Using yen as bait fails to lift whaling ban

"OUR ANGER has grown to its highest level," fumed Kazuo Shima, the Japanese delegate to the annual general meeting of the International Whaling Commission (IWC), after Tokyo's attempts at yen diplomacy failed to prevent an extension of the global ban on commercial whaling (Down To Earth, April 30, 1993).

The IWC ended five days of acrimonious debate rebuffing Japan and Norway on the matter of ending the 1985 moratorium on whale hunting, but allowed the Japanese a face-saving gesture by putting off voting on a French proposal for a whale sanctuary in the Antarctic to the next IWC meeting in Mexico in May 1994.

Japan and Norway, however, will be allowed to catch specified numbers of minke whales, ostensibly for research. But the catch usually ends up in restaurants.

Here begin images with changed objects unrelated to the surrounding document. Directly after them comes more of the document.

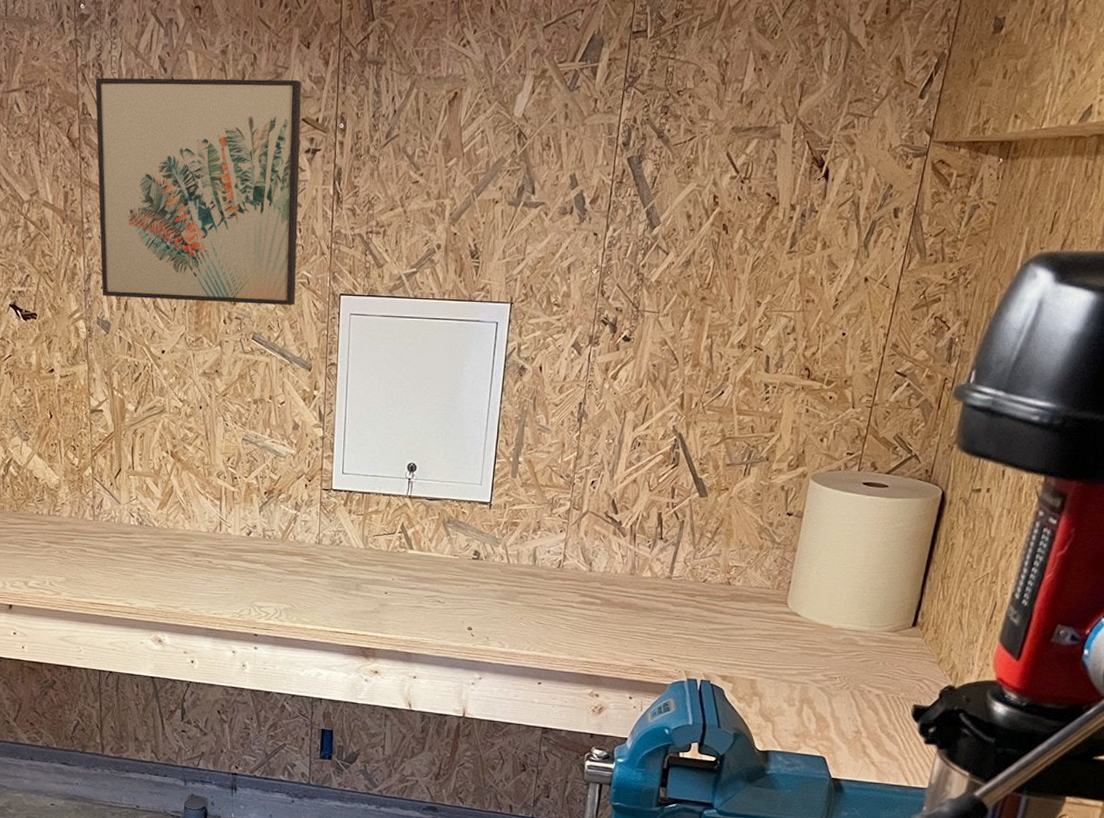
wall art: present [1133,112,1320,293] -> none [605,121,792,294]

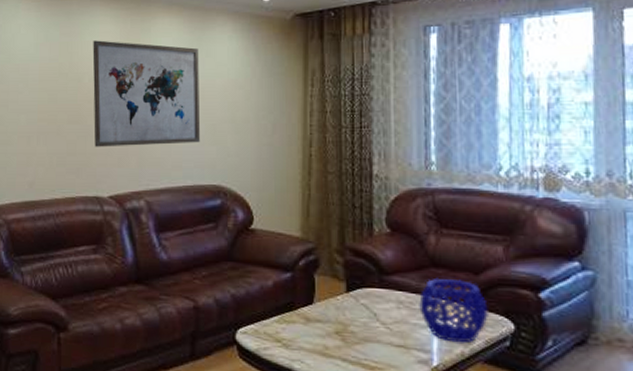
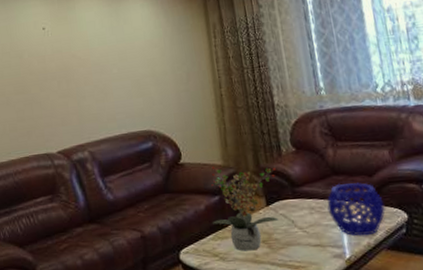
wall art: present [92,40,201,147] -> none [28,17,129,112]
potted plant: none [280,237,363,342] -> present [211,166,279,251]

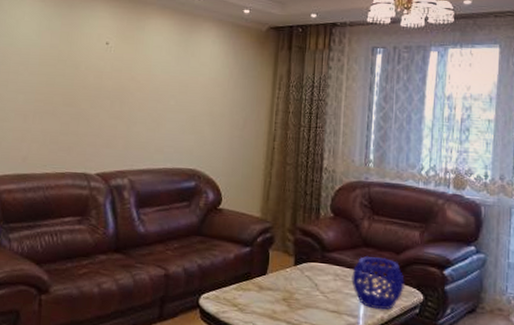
potted plant: present [211,166,279,251] -> none [239,217,311,307]

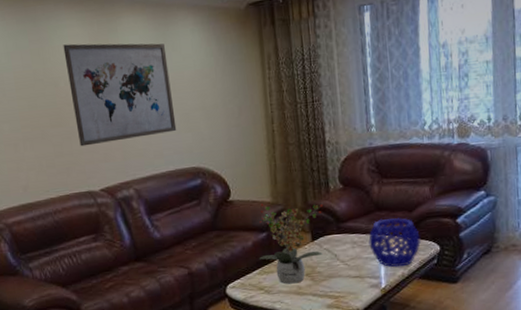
wall art: none [86,33,186,132] -> present [63,43,177,147]
potted plant: none [239,217,311,307] -> present [259,203,323,284]

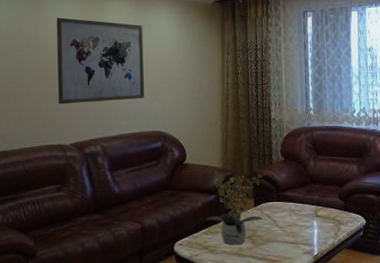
decorative bowl: present [368,218,421,268] -> none [304,191,349,237]

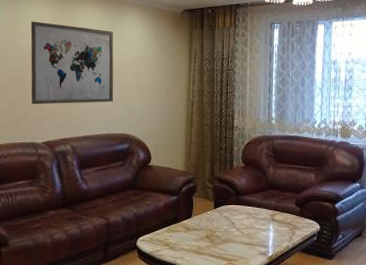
potted plant: present [207,168,266,245] -> none [169,171,226,244]

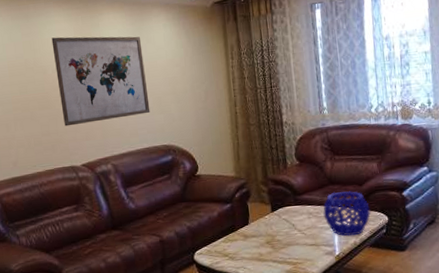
decorative bowl: none [261,196,304,240] -> present [323,191,371,236]

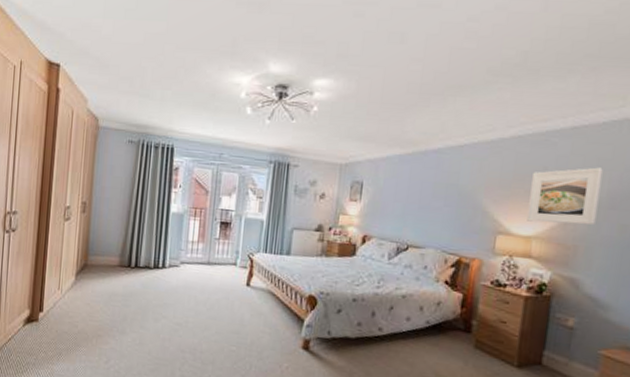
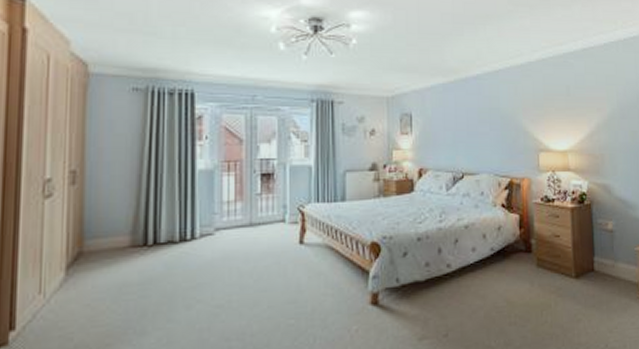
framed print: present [527,167,603,226] -> none [559,83,613,137]

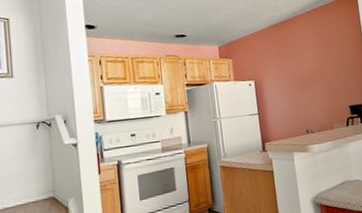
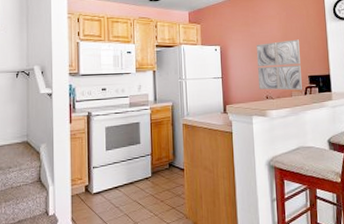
wall art: none [292,68,345,124] -> present [256,39,303,91]

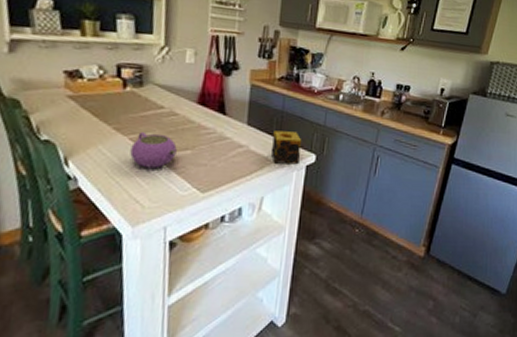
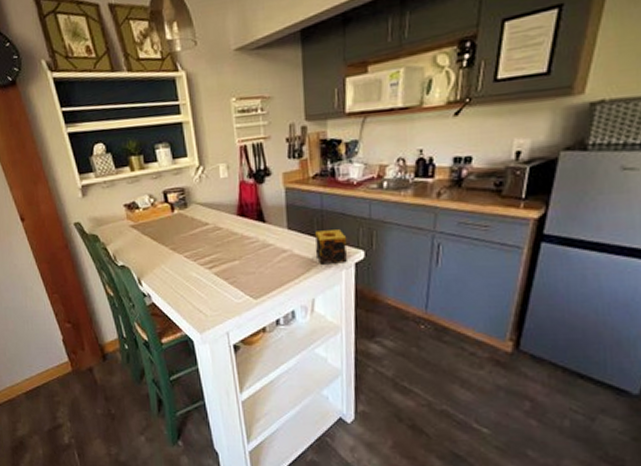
teapot: present [130,132,177,169] -> none [187,248,226,281]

The Japanese reportedly practised yen diplomacy to make allies of small island countries in the Caribbean and the Pacific Ocean in their battle to end restrictions on whaling. It granted substantial economic aid to Grenada and the Solomon Islands -- both non-whaling nations that have recently become members of the IWC. In the past Japan had criticised anti-whaling nations of using their economic leverage to get non-whaling nations into the IWC and on their side.

The environmental NGO, Greenpeace, said the decision to defer action on the French sanctuary proposal is "an important first step to realising the sanctuary idea" and the World Wide Fund for Nature called it "an appropriate process".

The IWC meeting also adopted a UK-sponsored resolution to establish a working group to push for whalewatching, an expanding tourist industry that generates estimated global revenues of more than $300 million.